Vedremo se il Commander in chief gli darà davvero retta. All’altro capo del tavolo c’è il viceprimo ministro He Lifeng, vecchio amico di Xi Jinping fin quando da giovani erano insieme nella provincia di Fujian; archetipo del tecnocrate cinese, non parla inglese, ma ha dalla sua il legame stretto con “l’ultimo imperatore” e questo potrebbe dargli un vantaggio. Sarà senza dubbio un osso duro e si presenta con un asso nella manica: le esportazioni calcolate in dollari ad aprile sono aumentate dell’8,1 per cento; le vendite in Indonesia, Thailandia, Vietnam, in Europa e in Africa hanno più che compensato il crollo sul mercato americano (-21 per cento). Il “Liberation day” del 2 aprile, con le tariffe del 145 per cento sui prodotti cinesi alle quali Pechino ha risposto con il 125 per cento, ha avuto il suo effetto sull’America, ma per il momento non ha colpito la Cina. Il match è appena cominciato, siamo alle scazzottate iniziali.

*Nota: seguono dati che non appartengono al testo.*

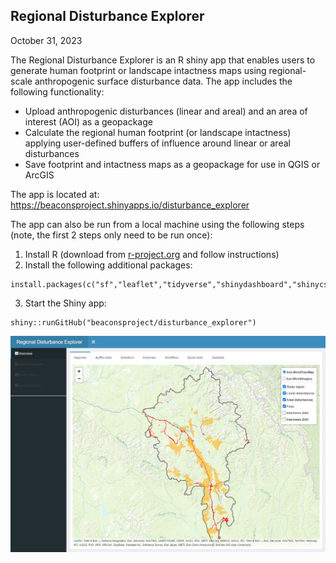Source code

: ## Regional Disturbance Explorer

October 31, 2023

The Regional Disturbance Explorer is an R shiny app that enables users to generate human footprint or landscape intactness maps using regional-scale anthropogenic surface disturbance data. The app includes the following functionality:

  - Upload anthropogenic disturbances (linear and areal) and an area of interest (AOI) as a geopackage
  - Calculate the regional human footprint (or landscape intactness) applying user-defined buffers of influence around linear or areal disturbances
  - Save footprint and intactness maps as a geopackage for use in QGIS or ArcGIS

The app is located at: https://beaconsproject.shinyapps.io/disturbance_explorer 

The app can also be run from a local machine using the following steps (note, the first 2 steps only need to be run once):

  1. Install R (download from [r-project.org](https://www.r-project.org/) and follow instructions)
  2. Install the following additional packages:

    install.packages(c("sf","leaflet","tidyverse","shinydashboard","shinycssloaders","shinyjs","markdown","shinyMatrix"))

  3. Start the Shiny app:

    shiny::runGitHub("beaconsproject/disturbance_explorer")


![app](docs/pics/app.jpg)
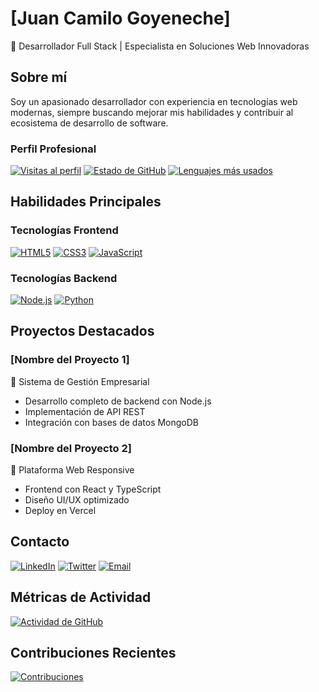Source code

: # [Juan Camilo Goyeneche]
🎯 Desarrollador Full Stack | Especialista en Soluciones Web Innovadoras

## Sobre mí
Soy un apasionado desarrollador con experiencia en tecnologías web modernas, siempre buscando mejorar mis habilidades y contribuir al ecosistema de desarrollo de software.

### Perfil Profesional
[![Visitas al perfil](https://komarev.com/ghpvc/?username=tu-usuario-github)](https://github.com/tu-usuario-github)
[![Estado de GitHub](https://github-readme-stats.vercel.app/api?username=tu-usuario-github&show_icons=true&theme=dark)](https://github.com/anuraghazra/github-readme-stats)
[![Lenguajes más usados](https://github-readme-stats.vercel.app/api/top-langs/?username=tu-usuario-github&layout=compact)](https://github.com/anuraghazra/github-readme-stats)

## Habilidades Principales
### Tecnologías Frontend
[![HTML5](https://img.shields.io/badge/-HTML5-E34F26?style=flat-square&logo=html5&logoColor=white)](https://developer.mozilla.org/en-US/docs/Web/Guide/HTML/HTML5)
[![CSS3](https://img.shields.io/badge/-CSS3-1572B6?style=flat-square&logo=css3)](https://developer.mozilla.org/en-US/docs/Web/CSS)
[![JavaScript](https://img.shields.io/badge/-JavaScript-F7DF1E?style=flat-square&logo=javascript&logoColor=black)](https://developer.mozilla.org/en-US/docs/Web/JavaScript)

### Tecnologías Backend
[![Node.js](https://img.shields.io/badge/-Node.js-339933?style=flat-square&logo=node-dot-js&logoColor=white)](https://nodejs.org/)
[![Python](https://img.shields.io/badge/-Python-3776AB?style=flat-square&logo=python&logoColor=white)](https://www.python.org/)

## Proyectos Destacados
### [Nombre del Proyecto 1]
🌟 Sistema de Gestión Empresarial
- Desarrollo completo de backend con Node.js
- Implementación de API REST
- Integración con bases de datos MongoDB

### [Nombre del Proyecto 2]
🚀 Plataforma Web Responsive
- Frontend con React y TypeScript
- Diseño UI/UX optimizado
- Deploy en Vercel

## Contacto
[![LinkedIn](https://img.shields.io/badge/-LinkedIn-blue?style=flat-square&logo=linkedin)](https://linkedin.com/in/tu-linkedin)
[![Twitter](https://img.shields.io/badge/-Twitter-1DA1F2?style=flat-square&logo=twitter)](https://twitter.com/tu-twitter)
[![Email](https://img.shields.io/badge/-Email-D14836?style=flat-square&logo=gmail&logoColor=white)](mailto:tu-email@gmail.com)

## Métricas de Actividad
[![Actividad de GitHub](https://activity-graph.herokuapp.com/graph?username=tu-usuario-github&theme=xcode)](https://github.com/anuraghazra/github-graphs)

## Contribuciones Recientes
[![Contribuciones](https://github-readme-streak-stats.herokuapp.com/?user=tu-usuario-github)](https://git.io/streak-stats)

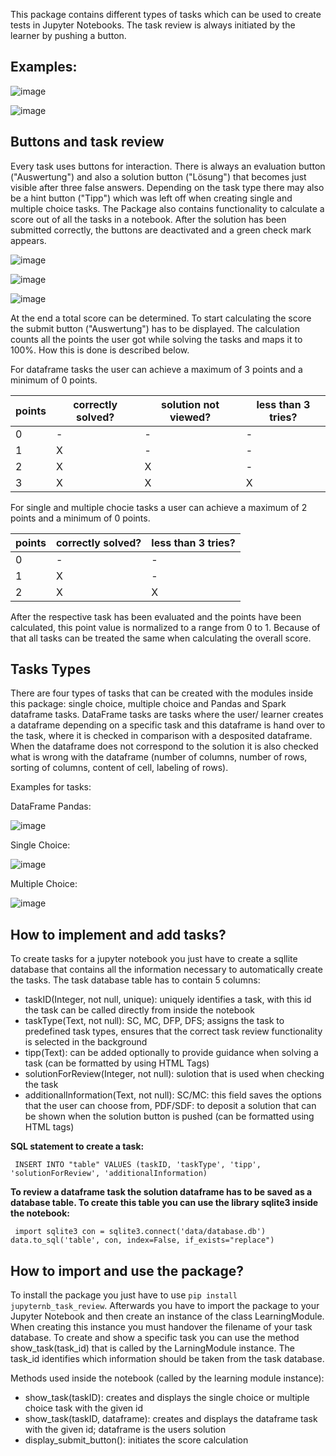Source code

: This package contains different types of tasks which can be used to create tests in Jupyter Notebooks. The task review is always initiated by the learner by pushing a button.

## Examples:
![image](https://projectbase.medien.hs-duesseldorf.de/eild.nrw-module/lernmodul-datenanalyse/-/raw/add-images-for-pypi-readme/PyPi-Taskreview-Readme-Images/sc_task.png)

![image](https://projectbase.medien.hs-duesseldorf.de/eild.nrw-module/lernmodul-datenanalyse/-/raw/add-images-for-pypi-readme/PyPi-Taskreview-Readme-Images/task_df_overview.png)

## Buttons and task review
Every task uses buttons for interaction. There is always an evaluation button ("Auswertung") and also a solution button ("L&ouml;sung") that becomes just visible after three false answers.
Depending on the task type there may also be a hint button ("Tipp") which was left off when creating single and multiple choice tasks.
The Package also contains functionality to calculate a score out of all the tasks in a notebook.
After the solution has been submitted correctly, the buttons are deactivated and a green check mark appears.

![image](https://projectbase.medien.hs-duesseldorf.de/eild.nrw-module/lernmodul-datenanalyse/-/raw/9da1ef9f5ffe6656f6ee11ac2ff4c295612e9f62/PyPi-Taskreview-Readme-Images/buttons_before.png)

![image](https://projectbase.medien.hs-duesseldorf.de/eild.nrw-module/lernmodul-datenanalyse/-/raw/add-images-for-pypi-readme/PyPi-Taskreview-Readme-Images/buttons_with_solution.png)

![image](https://projectbase.medien.hs-duesseldorf.de/eild.nrw-module/lernmodul-datenanalyse/-/raw/add-images-for-pypi-readme/PyPi-Taskreview-Readme-Images/buttons_after.png)

At the end a total score can be determined. To start calculating the score the submit button ("Auswertung") has to be displayed. The calculation counts all the points the user got while solving the tasks and maps it to 100%. How this is done is described below.

For dataframe tasks the user can achieve a maximum of 3 points and a minimum of 0 points.

points | correctly solved? | solution not viewed? | less than 3 tries?
------ | ------ | ------ | ------
0 | - | - | -
1 | X | - | -
2 | X | X | -
3 | X | X | X

For single and multiple chocie tasks a user can achieve a maximum of 2 points and a minimum of 0 points.

points | correctly solved? | less than 3 tries?
------ | ------ | ------
0 | - | -
1 | X | -
2 | X | X

After the respective task has been evaluated and the points have been calculated, this point value is normalized to a range from 0 to 1. Because of that all tasks can be treated the same when calculating the overall score.

## Tasks Types
There are four types of tasks that can be created with the modules inside this package: single choice, multiple choice and Pandas and Spark dataframe tasks. DataFrame tasks are tasks where the user/ learner creates a dataframe depending on a specific task and this dataframe is hand over to the task, where it is checked in comparison with a desposited dataframe. When the dataframe does not correspond to the solution it is also checked what is wrong with the dataframe (number of columns, number of rows, sorting of columns, content of cell, labeling of rows).

Examples for tasks:

DataFrame Pandas:

![image](https://projectbase.medien.hs-duesseldorf.de/eild.nrw-module/lernmodul-datenanalyse/-/raw/add-images-for-pypi-readme/PyPi-Taskreview-Readme-Images/pandas_dataframe_task.png)

Single Choice:

![image](https://projectbase.medien.hs-duesseldorf.de/eild.nrw-module/lernmodul-datenanalyse/-/raw/add-images-for-pypi-readme/PyPi-Taskreview-Readme-Images/single_choice_task.png)

Multiple Choice:

![image](https://projectbase.medien.hs-duesseldorf.de/eild.nrw-module/lernmodul-datenanalyse/-/raw/add-images-for-pypi-readme/PyPi-Taskreview-Readme-Images/multiple_choice_task.png)

## How to implement and add tasks?
To create tasks for a jupyter notebook you just have to create a sqllite database that contains all the information necessary to automatically create the tasks.
The task database table has to contain 5 columns:
- taskID(Integer, not null, unique): uniquely identifies a task, with this id the task can be called directly from inside the notebook
- taskType(Text, not null): SC, MC, DFP, DFS; assigns the task to predefined task types, ensures that the correct task review functionality is selected in the background
- tipp(Text): can be added optionally to provide guidance when solving a task (can be formatted by using HTML Tags)
- solutionForReview(Integer, not null): sulotion that is used when checking the task
- additionalInformation(Text, not null): SC/MC: this field saves the options that the user can choose from, PDF/SDF: to deposit a solution that can be shown when the solution button is pushed (can be formatted using HTML tags)

**SQL statement to create a task:**

`
INSERT INTO "table"
VALUES (taskID, 'taskType', 'tipp', 'solutionForReview', 'additionalInformation)`

**To review a dataframe task the solution dataframe has to be saved as a database table. To create this table you can use the library sqlite3 inside the notebook:**

`
import sqlite3
con = sqlite3.connect('data/database.db')
data.to_sql('table', con, index=False, if_exists="replace")`

## How to import and use the package?
To install the package you just have to use `pip install jupyternb_task_review`. Afterwards you have to import the package to your Jupyter Notebook and then create an instance of the class LearningModule. When creating this instance you must handover the filename of your task database. To create and show a specific task you can use the method show_task(task_id) that is called by the LarningModule instance. The task_id identifies which information should be taken from the task database.

Methods used inside the notebook (called by the learning module instance):
- show_task(taskID): creates and displays the single choice or multiple choice task with the given id
- show_task(taskID, dataframe): creates and displays the dataframe task with the given id; dataframe is the users solution
- display_submit_button(): initiates the score calculation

Donald Trump non ha mancato di farsi sentire con un post su Truth: “Tariffe dell’80 per cento sembrano giuste. Tocca a te Scott”. Dunque Bessent parte con un obiettivo prefissato ben inferiore a quello originario. I primi segnali da Wall Street sono positivi e gli indici sono in leggera in salita. Secondo il Wall Street Journal “Trump mette in scena la ritirata nella guerra dei dazi” e questo è un bene. Difficile capire se si tratta di una mossa tattica o strategica: il presidente vuole che la Cina si apra alle merci americane e nello stesso tempo intima ai grandi gruppi di tornare in patria pena severe punizioni, poi concede eccezioni alla Apple e ad altre imprese. Soffre anche la Tesla e Elon Musk chiede una marcia indietro. Gli investimenti esteri, americani in particolare, sono fondamentali per l’economia cinese che attraversa una fase di difficoltà. La crescita che ufficialmente è confermata al 5 per cento annuo, secondo la maggior parte degli osservatori indipendenti è molto più bassa. La Banca centrale cinese ha annunciato una riduzione dei tassi d’interesse all’1,4 per cento e il governo ha permesso alle banche di aumentare la liquidità. La domanda interna ristagna e i prezzi scendono. L’indebitamento complessivo sfiora ormai il 300 per cento del pil, ma molti dati ufficiali non vengono più pubblicati con regolarità.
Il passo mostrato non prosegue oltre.